Really enjoyed reading that excerpt.
Bradman by a mile.
Missed 7 years of international cricket in his prime due to WW2.
Out of his 29 centuries 12 were Double centuries.
Another thing that makes me think Bradman had no equal is that Jack Hobbs who is every all time team i can think of, of his 15 centuries only 1 was a Double century.
Of Gary Sobers 26 centuries only 2 were more than double centuries.
I hope this paints a picture further than just oh but Sobers could bowl.
So Bradman played half the amount of Tests Sobers did scored 3 more centuries than Sobers and 10 more Double centuries.
Its not even close.
Bradman by 1.75 miles
The gap between Bradman and Sobers is significantly large, but it's not as wide as we like to think if we look at Sober's best decade.
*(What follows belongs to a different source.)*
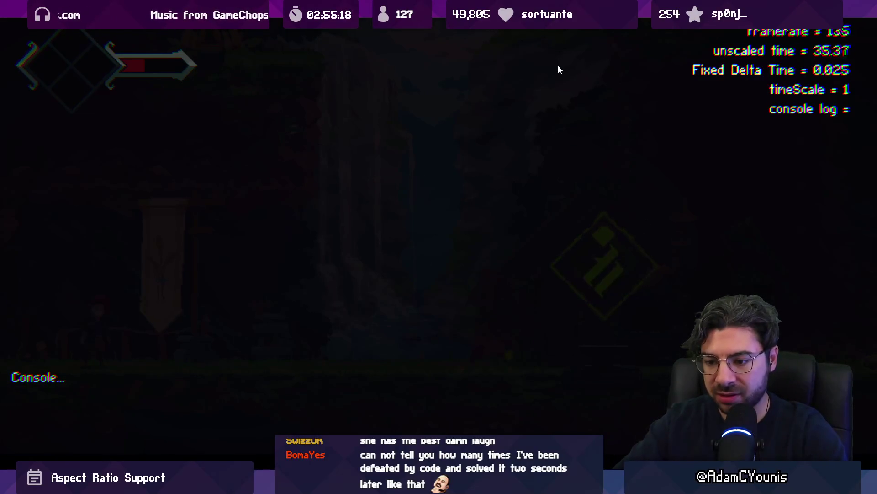
pyautogui.press('grave')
And a decade is a long time if you think about it. For example;
Bradman 1928-38, 1946-48 V ENG
Years = 12
Tests = 37
Runs = 5028
Ave = 89.78
100s = 19
50s = 12
Best Decade: Don Bradman 1929-38, 1946 V ENG
Test = 28
Runs = 4197
Ave = 99.50
100s = 16
50s = 8
Best Decade: Garry Sobers 1958-68 V ENG
Tests = 20
Runs = 2098
Ave = 82.07
100s = 9
50s = 7
Best Decade: Sobers 1958-68
Tests = 53
Runs = 5511
Ave = 71.57
100s = 19
50s = 21
Another factor that makes Bradman standout above the rest is that it only too him 9 Test matches (20 months) to reach an average of 100. In other words he settled in to his role at No.3 and matured as a batsman amazingly quickly, no mucking about.
Sobers on the other took 20 Tests to push is average into the 60s, and it wasn't till he'd been playing for 4-5 years did he really hit his straps and start piling on the runs.
(Note: 'Best Decade' is according to what I could find using Statsguru. Other people might be able to improve the batting average of either player by choosing slightly different start and finish dates.)
Sobers also started out as a spin bowler.